Toutes les règles de la narration – l’art du roman, donc – se subvertissent sous nos yeux. Certains n’hésiteront pas à rapprocher Hildesheimer de Joyce (en sa phase d’illisibilité maximale), de Beckett, pour l’enchevêtrement de l’irréel et du trivial – mais c’est bien au Kafka de la dernière période que l’on songera d’abord. La solitude métaphysique de l’arpenteur K. préfigure l’hésitation face à la vie du narrateur de Masante. Ils partagent également l’effroyable certitude que le pire peut se produire dans le meilleur des mondes. Et comme Kafka, Hildesheimer pressent que l’acte d’écrire lui sera salutaire – cependant, la rédemption ne vient jamais. Lisons : « Ces après-midi : fatigué par un sommeil lourd, après un temps d’échauffement, j’ai reconquis ma place dans le déroulement de la vie quotidienne. Je parviens alors de nouveau à classer et à déterminer les images, les mots, les lieux, les noms, le bien et le mal – les idées en revanche ne me viennent pas, la partie exploitable de mon imagination ne m’obéit pas, alors que c’est justement pour l’accueillir que j’avais voulu, à Masante, me préparer, c’est pour elle que j’avais vidé l’espace que j’occupais. »

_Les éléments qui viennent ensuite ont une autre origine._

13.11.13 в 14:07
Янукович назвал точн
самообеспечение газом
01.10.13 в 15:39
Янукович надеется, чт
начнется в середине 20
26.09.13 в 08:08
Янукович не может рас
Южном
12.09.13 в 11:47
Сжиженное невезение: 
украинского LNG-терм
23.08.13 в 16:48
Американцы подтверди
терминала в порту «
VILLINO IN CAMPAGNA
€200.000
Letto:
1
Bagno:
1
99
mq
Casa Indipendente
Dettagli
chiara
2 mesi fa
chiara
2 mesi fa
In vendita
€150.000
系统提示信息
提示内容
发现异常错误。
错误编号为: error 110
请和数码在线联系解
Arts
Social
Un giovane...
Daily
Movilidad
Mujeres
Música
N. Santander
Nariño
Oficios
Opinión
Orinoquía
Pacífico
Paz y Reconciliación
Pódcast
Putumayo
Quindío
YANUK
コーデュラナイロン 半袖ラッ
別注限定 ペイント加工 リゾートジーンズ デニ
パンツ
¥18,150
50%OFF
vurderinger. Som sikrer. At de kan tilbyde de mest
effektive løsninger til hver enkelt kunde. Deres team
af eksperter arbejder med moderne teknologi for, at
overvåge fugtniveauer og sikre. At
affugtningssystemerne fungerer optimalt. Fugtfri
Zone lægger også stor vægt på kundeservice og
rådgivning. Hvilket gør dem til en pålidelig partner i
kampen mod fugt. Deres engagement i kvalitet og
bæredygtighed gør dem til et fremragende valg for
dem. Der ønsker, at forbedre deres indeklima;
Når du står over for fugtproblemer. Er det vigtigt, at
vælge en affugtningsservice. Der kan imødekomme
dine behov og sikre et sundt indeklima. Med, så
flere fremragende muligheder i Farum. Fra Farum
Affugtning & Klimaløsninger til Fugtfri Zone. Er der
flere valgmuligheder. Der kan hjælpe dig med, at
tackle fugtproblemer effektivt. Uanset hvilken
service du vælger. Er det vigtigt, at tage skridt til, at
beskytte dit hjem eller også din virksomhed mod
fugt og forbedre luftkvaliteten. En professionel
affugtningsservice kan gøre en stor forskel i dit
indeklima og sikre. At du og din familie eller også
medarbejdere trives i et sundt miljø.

En réalité, le seul personnage rationnel de ce livre n’est autre que Maxine, femme fatale du propriétaire de l’Auberge de la dernière chance où s’est réfugié le narrateur. Maxine vit dans le culte de souvenirs navrants, de passions dérisoires. Elle témoigne, au travers d’histoires terriblement frivoles, de ce qu’a pu être l’humanité prégénocidaire. Car l’auteur trace une ligne de partage, décrète un avant et un après-Auschwitz. Lui-même est à jamais prisonnier du spectacle de la violence totalitaire ; il n’est même plus question qu’il reprenne pied dans un univers qui a été capable d’une horreur si incommensurable. Face à la monstruosité de l’Événement – qu’il ne nomme évidemment jamais – le langage se brise dans sa vanité. Alors Hildesheimer, à l’instar de Celan, en fait un usage follement parcimonieux, comme lorsqu’il résume le destin de l’Allemagne, symbole de l’Occident, suivant des règles quasi télégraphiques : « Arbre de Noël, chants sous l’arbre, musique domestique, ordre domestique, ordre et discipline, interrogatoire et torture, meurtre. » Un chef-d’œuvre, mais d’un genre inédit.